Where I shop, yams are orange and sometimes other colors and sizes -- they are moister. Sweet potatoes are pale yellow inside and light brown/yellow, out.

Also, I could have sworn I'd read (Walter Willett or someone like him) that sweet potatoes are more nutritious than yams, but now I can't find it.

Still, there doesn't seem to be a good answer as to why sweet potatoes are more expensive.
posted by nnk at 12:52 PM on November 19, 2007


Supply and demand.
posted by yohko at 12:53 PM on November 19, 2007


"If true yams are sold at your grocery store, they're likely called taro. "

Really? Taro is a completely different vegetable to the true yam, and it requires proper cooking unless you want oxalic acid poisoning.

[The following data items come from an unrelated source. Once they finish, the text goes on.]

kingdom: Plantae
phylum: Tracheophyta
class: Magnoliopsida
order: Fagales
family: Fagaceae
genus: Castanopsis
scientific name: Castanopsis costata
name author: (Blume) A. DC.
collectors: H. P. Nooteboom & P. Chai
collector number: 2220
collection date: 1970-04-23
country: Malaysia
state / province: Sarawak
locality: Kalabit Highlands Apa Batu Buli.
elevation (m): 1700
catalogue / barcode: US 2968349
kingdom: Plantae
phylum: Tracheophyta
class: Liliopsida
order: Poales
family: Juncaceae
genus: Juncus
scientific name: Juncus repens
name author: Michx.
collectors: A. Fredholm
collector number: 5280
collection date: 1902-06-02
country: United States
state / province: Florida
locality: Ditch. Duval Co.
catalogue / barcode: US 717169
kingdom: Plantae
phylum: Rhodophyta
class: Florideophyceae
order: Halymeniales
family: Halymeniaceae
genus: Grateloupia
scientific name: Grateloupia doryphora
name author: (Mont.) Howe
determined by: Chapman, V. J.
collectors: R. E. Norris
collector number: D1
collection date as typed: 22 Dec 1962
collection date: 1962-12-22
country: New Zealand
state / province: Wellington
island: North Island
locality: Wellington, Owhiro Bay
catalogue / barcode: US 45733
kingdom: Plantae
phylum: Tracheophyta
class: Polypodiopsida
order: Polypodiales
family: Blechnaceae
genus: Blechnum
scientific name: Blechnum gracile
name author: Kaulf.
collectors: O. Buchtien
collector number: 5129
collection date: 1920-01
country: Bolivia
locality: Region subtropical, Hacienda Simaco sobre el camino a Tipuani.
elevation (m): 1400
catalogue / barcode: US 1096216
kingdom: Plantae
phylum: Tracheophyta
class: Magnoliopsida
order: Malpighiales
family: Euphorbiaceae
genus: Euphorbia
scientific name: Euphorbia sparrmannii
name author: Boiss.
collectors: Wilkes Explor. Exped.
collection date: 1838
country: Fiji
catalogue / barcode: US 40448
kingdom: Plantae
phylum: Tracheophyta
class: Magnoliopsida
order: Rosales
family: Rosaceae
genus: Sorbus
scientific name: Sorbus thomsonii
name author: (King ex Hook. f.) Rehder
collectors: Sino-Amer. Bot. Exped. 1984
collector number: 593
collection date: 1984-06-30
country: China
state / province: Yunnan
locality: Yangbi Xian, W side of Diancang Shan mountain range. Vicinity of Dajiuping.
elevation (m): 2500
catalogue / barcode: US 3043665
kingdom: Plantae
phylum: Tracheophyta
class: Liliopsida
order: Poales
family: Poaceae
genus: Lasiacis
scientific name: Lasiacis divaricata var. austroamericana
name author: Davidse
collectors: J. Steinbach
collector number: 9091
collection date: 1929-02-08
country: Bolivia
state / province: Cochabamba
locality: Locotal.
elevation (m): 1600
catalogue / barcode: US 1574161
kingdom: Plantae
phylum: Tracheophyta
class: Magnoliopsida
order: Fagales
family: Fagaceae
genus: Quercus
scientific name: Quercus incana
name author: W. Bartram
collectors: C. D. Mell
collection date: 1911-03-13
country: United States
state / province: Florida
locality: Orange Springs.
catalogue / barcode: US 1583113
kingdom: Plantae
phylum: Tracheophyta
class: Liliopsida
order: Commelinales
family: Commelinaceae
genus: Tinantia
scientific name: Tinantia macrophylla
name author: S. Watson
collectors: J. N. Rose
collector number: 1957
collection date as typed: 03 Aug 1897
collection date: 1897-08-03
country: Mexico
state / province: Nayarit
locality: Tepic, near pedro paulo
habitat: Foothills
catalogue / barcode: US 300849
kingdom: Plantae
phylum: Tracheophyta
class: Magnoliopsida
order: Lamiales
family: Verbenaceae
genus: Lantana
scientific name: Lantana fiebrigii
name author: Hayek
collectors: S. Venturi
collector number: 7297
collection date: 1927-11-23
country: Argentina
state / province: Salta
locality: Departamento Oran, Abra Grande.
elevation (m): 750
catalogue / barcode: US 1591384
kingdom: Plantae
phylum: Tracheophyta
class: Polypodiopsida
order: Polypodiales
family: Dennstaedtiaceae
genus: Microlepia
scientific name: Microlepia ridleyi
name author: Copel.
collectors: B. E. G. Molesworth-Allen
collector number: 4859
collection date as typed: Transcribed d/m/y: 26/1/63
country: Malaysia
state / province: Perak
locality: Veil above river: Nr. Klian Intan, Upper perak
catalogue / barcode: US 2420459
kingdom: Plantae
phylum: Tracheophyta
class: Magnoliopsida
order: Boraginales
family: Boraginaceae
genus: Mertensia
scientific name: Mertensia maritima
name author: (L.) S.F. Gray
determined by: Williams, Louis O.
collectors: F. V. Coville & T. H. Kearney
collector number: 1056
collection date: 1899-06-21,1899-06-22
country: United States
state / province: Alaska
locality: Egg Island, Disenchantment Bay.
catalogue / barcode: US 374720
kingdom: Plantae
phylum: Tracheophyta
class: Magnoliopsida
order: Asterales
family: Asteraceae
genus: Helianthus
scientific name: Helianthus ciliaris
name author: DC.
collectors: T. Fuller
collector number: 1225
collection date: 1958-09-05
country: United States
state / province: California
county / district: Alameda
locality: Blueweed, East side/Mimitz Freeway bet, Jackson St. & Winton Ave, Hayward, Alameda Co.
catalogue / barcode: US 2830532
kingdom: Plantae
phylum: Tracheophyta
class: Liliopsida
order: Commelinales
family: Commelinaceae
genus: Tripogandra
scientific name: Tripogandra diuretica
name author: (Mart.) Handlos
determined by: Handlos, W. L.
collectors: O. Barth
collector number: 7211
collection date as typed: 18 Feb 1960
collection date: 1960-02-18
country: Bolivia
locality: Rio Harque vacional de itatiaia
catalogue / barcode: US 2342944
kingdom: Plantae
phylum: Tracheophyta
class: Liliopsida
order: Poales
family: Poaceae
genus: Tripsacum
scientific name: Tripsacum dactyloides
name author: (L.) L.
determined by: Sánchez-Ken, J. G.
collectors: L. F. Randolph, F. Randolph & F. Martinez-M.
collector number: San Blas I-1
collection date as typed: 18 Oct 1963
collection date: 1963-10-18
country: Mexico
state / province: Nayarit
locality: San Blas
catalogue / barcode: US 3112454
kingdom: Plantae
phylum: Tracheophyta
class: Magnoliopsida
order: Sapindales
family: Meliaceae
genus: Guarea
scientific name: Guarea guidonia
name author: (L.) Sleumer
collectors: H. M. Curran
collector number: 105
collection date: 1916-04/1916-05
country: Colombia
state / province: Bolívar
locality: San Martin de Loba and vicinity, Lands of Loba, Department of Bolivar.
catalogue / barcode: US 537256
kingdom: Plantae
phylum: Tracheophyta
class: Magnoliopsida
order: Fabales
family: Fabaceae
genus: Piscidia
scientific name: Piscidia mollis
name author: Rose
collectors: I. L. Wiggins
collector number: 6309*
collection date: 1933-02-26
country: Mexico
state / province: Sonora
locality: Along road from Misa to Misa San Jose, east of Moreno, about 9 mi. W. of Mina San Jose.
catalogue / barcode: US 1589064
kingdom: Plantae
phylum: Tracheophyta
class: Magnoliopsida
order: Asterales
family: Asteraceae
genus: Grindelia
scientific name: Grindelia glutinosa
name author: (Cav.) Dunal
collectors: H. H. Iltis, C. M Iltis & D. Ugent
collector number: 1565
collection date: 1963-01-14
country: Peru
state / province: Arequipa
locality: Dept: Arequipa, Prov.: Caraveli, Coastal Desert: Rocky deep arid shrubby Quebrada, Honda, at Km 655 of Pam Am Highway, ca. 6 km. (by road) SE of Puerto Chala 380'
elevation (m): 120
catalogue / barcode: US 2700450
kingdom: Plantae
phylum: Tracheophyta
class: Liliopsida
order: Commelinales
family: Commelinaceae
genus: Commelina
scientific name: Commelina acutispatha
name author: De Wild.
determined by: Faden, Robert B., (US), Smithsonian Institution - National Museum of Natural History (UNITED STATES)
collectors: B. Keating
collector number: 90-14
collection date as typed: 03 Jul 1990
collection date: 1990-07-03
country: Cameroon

Getting back to your American "yams" and "sweet potatoes", they're different varieties of the same Ipomoea plant, and price differences are for the same reasons different kinds of potato have price differences: crop yields and transport costs and market demand.
posted by i_am_joe's_spleen at 3:21 PM on November 19, 2007


I am going to have to go with crop yields like IamJoe'sSpleen said. I can't agree that transport costs and market demand play that big of a part in the cost because: I can't imagine they're grown anywhere farther away than yams and, because of the general confusion the average shopper has -- i.e., a person is just as likely to pick up a yam as a sweet potato if they aren't marked because he/she can't tell the difference!

Thanks for the input -- enjoy your yams or sweet potatoes or taro or . . .!
posted by nnk at 3:36 PM on November 19, 2007


Actually Taros are not "true yams" but cocoyams

Dammit, you're right. But I think I've seen UK recipes refer to yams as taro?
posted by desuetude at 4:23 PM on November 19, 2007


Short answer to the original question: Supply and demand. There are a lot more Yams grown than sweet potatoes. Ergo, they're cheaper.

Where I've seen things called "sweet potatos" and "yams" sold side by side, the "yams" are yams, and the sweet potatoes are one or more of several species of potato which are not native to north america.

Yams are widely consumed here. Things like Batatas and other sweet potatoes are not grown in such large volume.